- [Source material]
....................
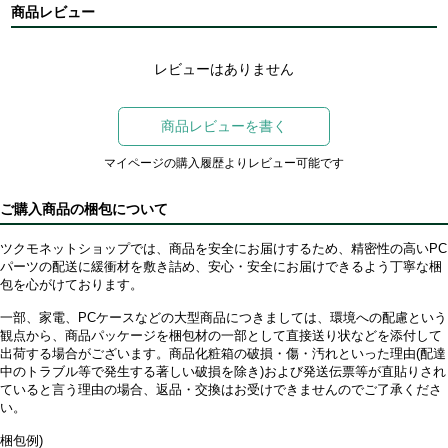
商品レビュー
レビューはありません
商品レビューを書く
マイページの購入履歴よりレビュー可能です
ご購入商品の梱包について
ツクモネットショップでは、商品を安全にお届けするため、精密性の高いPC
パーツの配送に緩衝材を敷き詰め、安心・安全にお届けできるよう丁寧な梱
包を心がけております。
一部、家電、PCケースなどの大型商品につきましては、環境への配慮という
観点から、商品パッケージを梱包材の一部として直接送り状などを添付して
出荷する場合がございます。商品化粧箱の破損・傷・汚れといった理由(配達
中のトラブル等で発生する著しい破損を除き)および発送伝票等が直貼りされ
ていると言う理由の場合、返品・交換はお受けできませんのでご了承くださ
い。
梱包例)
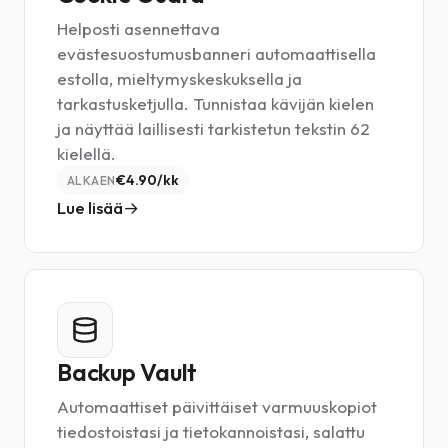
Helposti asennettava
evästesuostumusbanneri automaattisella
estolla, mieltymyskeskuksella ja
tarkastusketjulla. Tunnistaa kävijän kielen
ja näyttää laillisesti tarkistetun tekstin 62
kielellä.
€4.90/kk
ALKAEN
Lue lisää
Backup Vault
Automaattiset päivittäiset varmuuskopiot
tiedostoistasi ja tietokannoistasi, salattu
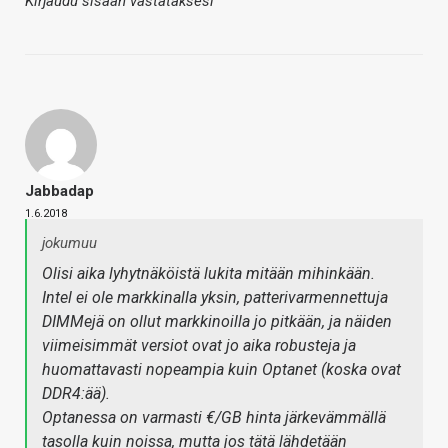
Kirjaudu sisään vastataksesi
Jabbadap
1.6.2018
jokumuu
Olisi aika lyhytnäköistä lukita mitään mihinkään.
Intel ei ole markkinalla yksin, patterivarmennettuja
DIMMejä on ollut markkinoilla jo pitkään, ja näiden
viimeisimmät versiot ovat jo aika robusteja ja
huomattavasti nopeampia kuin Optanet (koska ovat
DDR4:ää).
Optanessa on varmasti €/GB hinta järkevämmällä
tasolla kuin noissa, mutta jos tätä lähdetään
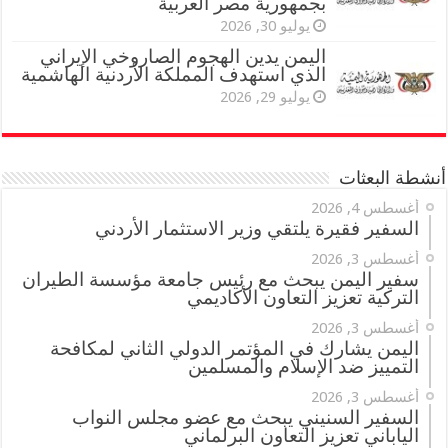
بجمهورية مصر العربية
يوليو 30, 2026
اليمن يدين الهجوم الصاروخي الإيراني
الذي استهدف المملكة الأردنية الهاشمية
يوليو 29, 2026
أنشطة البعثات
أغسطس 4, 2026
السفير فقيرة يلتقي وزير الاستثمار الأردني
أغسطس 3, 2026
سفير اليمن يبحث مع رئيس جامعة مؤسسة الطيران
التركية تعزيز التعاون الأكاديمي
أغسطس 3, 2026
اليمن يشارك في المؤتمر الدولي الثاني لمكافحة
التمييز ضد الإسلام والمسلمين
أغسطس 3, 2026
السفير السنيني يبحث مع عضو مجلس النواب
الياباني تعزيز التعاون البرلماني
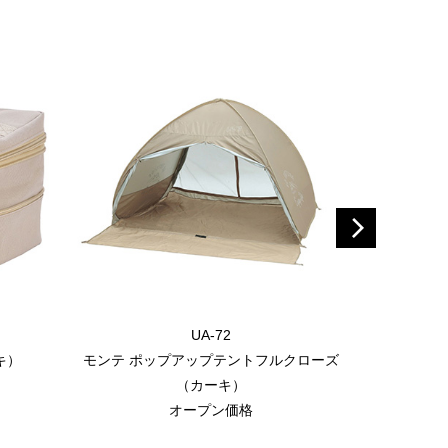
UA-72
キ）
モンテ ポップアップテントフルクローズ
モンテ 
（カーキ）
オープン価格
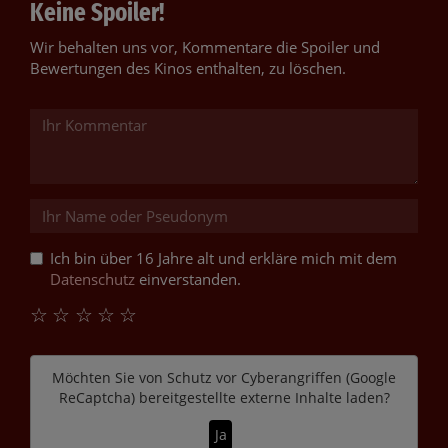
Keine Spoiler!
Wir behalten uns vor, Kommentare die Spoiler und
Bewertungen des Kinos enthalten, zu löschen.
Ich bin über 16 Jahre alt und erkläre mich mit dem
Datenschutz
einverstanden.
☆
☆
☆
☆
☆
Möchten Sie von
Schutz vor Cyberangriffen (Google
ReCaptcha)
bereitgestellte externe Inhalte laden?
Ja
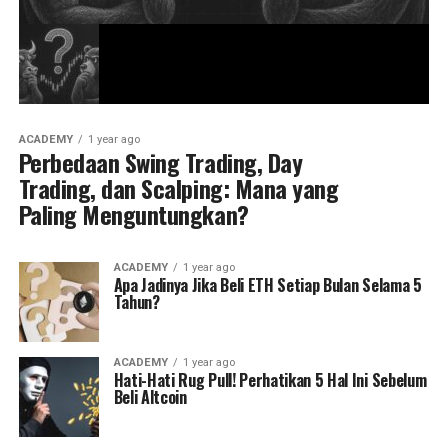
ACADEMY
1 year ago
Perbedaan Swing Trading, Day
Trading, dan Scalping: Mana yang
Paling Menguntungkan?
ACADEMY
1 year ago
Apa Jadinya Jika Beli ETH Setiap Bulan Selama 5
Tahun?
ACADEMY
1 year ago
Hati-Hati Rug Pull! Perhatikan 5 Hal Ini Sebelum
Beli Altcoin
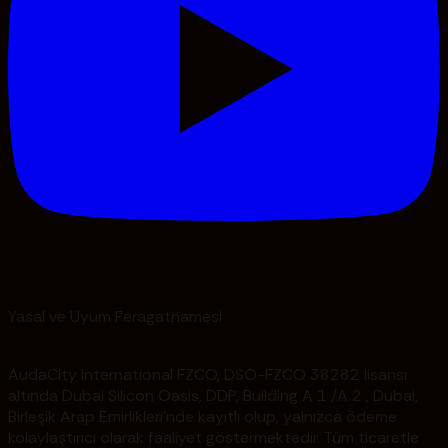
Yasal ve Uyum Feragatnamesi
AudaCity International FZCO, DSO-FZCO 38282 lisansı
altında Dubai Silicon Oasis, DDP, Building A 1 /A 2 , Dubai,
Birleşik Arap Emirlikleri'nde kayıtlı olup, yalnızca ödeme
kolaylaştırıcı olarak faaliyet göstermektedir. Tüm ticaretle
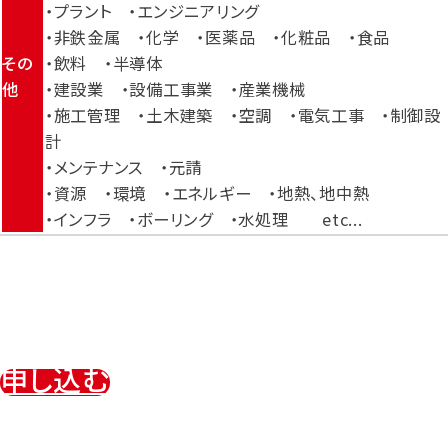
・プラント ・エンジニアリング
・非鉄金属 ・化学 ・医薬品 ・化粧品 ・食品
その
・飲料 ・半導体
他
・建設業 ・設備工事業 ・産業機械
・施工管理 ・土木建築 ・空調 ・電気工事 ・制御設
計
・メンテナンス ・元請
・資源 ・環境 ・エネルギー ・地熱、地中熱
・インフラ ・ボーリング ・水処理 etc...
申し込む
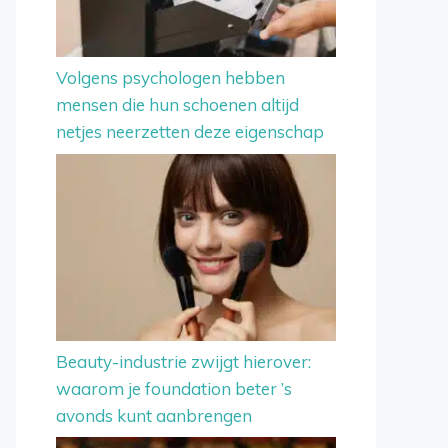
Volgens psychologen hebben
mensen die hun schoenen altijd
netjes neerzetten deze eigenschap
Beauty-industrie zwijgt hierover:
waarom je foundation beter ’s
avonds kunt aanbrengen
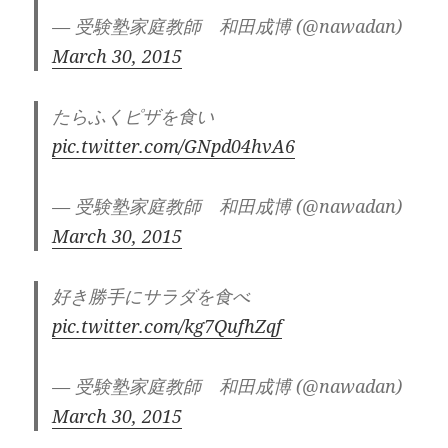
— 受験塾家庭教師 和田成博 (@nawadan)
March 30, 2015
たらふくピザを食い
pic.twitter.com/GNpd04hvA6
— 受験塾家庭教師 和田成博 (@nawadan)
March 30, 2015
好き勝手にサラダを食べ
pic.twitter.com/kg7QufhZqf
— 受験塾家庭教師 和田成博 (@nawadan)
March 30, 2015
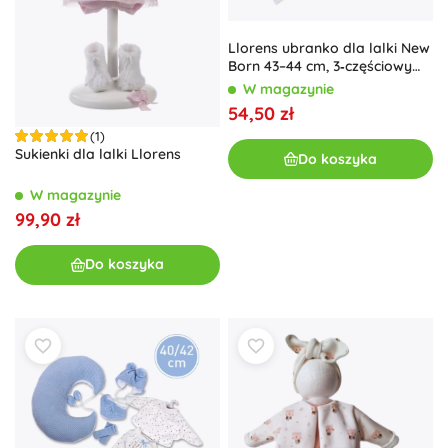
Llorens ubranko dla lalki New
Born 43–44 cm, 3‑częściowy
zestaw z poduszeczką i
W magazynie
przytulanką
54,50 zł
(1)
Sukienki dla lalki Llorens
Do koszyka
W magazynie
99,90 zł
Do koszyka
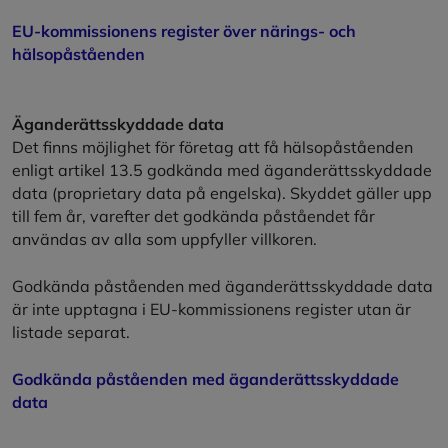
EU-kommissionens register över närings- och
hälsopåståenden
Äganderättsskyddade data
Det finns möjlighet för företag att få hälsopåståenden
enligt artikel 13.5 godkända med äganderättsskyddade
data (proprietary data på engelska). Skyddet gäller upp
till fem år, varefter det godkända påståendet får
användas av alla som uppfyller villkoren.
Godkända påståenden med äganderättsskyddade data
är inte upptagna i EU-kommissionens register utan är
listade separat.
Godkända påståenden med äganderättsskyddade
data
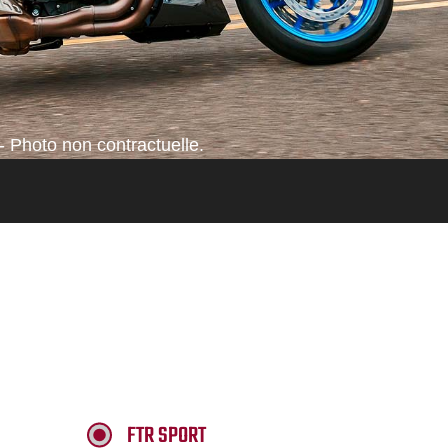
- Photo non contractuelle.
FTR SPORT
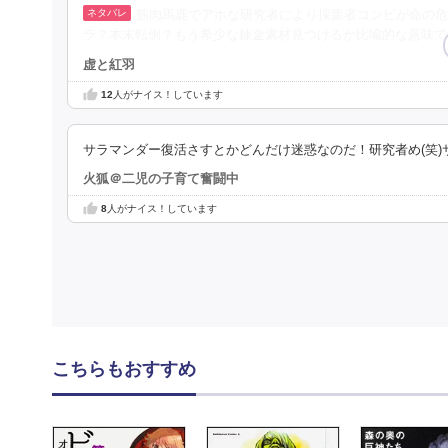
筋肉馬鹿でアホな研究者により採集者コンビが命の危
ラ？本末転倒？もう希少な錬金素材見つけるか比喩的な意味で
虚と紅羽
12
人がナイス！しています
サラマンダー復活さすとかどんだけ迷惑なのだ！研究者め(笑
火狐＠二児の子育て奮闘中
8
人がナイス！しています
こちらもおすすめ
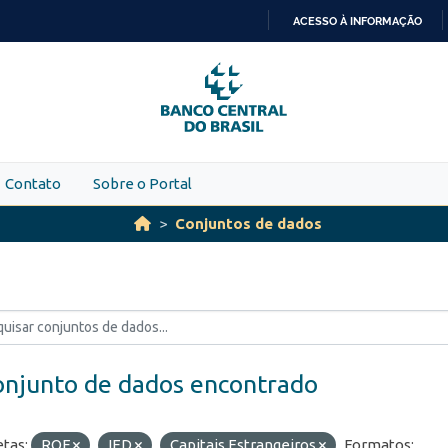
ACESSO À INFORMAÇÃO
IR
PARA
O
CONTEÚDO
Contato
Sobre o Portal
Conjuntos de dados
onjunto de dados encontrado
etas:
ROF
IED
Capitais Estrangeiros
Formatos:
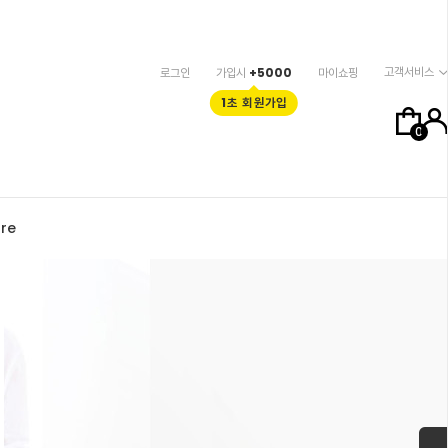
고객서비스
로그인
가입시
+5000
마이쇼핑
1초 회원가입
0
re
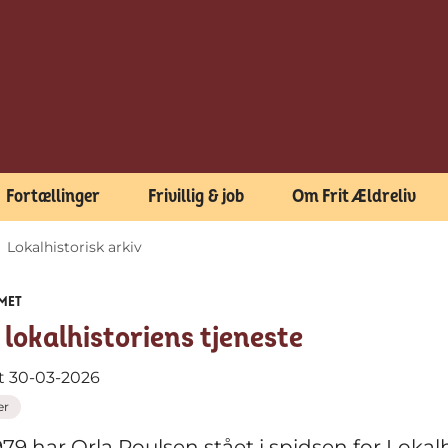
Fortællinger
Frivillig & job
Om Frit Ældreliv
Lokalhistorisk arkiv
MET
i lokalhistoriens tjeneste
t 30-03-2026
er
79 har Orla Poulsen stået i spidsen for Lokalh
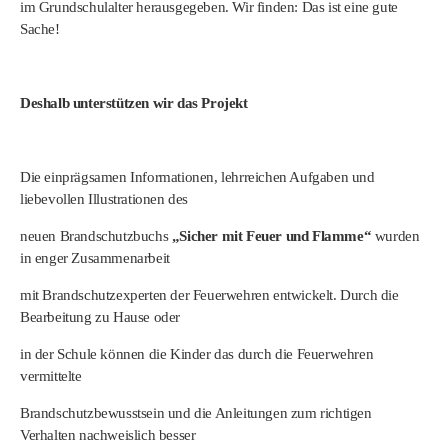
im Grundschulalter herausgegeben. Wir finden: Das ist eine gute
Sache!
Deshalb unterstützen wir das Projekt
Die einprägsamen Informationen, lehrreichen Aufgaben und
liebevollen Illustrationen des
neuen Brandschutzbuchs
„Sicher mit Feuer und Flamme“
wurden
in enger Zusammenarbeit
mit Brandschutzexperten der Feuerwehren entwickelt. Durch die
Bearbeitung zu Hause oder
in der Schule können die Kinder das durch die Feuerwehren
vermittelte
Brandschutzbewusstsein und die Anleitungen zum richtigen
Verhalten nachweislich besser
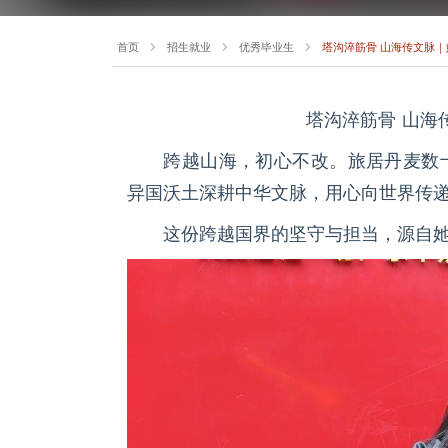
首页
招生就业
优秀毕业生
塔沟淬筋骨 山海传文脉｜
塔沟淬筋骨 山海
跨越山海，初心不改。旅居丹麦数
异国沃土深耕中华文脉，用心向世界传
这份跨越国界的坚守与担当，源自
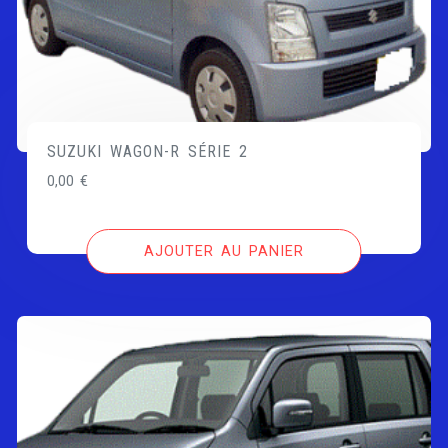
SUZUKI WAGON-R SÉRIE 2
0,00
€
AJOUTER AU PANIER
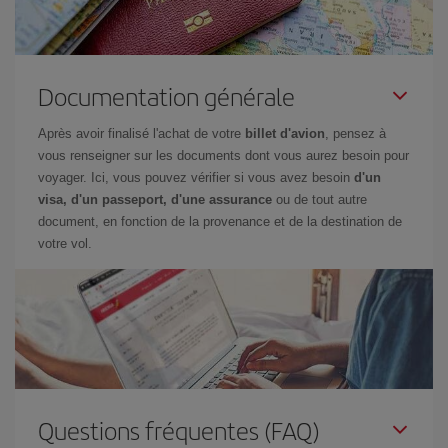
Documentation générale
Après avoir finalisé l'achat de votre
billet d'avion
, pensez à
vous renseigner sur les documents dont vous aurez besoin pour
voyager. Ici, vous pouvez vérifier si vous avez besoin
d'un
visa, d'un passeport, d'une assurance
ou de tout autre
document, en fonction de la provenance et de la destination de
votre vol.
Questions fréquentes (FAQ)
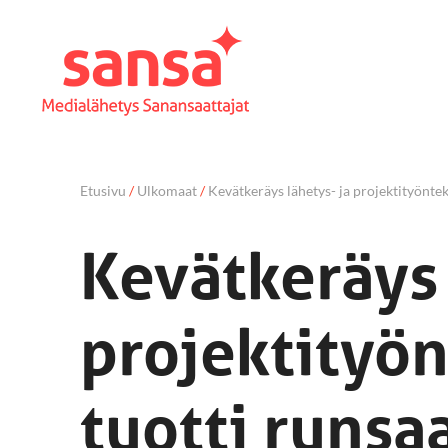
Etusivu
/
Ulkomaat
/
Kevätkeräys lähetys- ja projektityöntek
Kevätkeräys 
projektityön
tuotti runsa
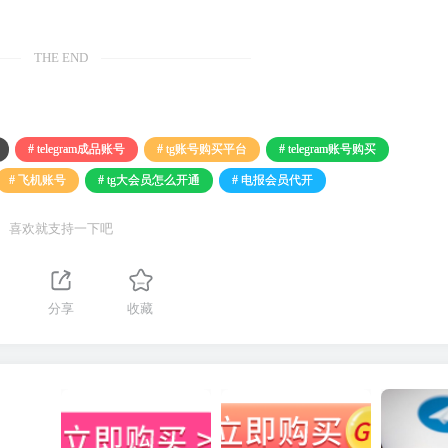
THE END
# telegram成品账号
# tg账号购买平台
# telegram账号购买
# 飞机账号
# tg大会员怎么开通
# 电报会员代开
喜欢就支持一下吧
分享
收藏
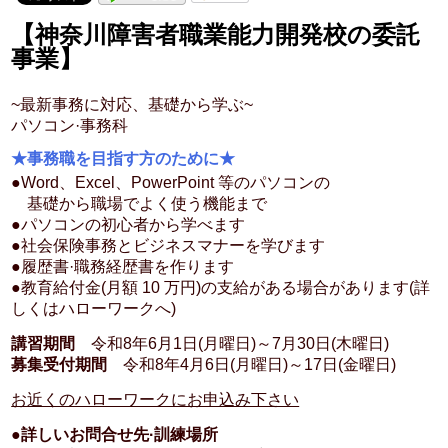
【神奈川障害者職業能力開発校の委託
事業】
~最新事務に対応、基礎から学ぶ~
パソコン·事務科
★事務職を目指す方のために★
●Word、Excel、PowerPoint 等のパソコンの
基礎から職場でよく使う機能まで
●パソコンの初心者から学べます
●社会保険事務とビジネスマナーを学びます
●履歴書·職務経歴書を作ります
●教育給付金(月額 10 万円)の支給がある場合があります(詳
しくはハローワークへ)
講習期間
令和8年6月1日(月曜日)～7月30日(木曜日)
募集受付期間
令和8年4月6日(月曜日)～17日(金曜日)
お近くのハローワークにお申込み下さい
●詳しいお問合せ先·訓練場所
....................
- [Aim of the exercise]
Using the material above, gather every line that includes "kommissionens".

- [Answer box]
EU-kommissionens register över närings- och
är inte upptagna i EU-kommissionens register utan är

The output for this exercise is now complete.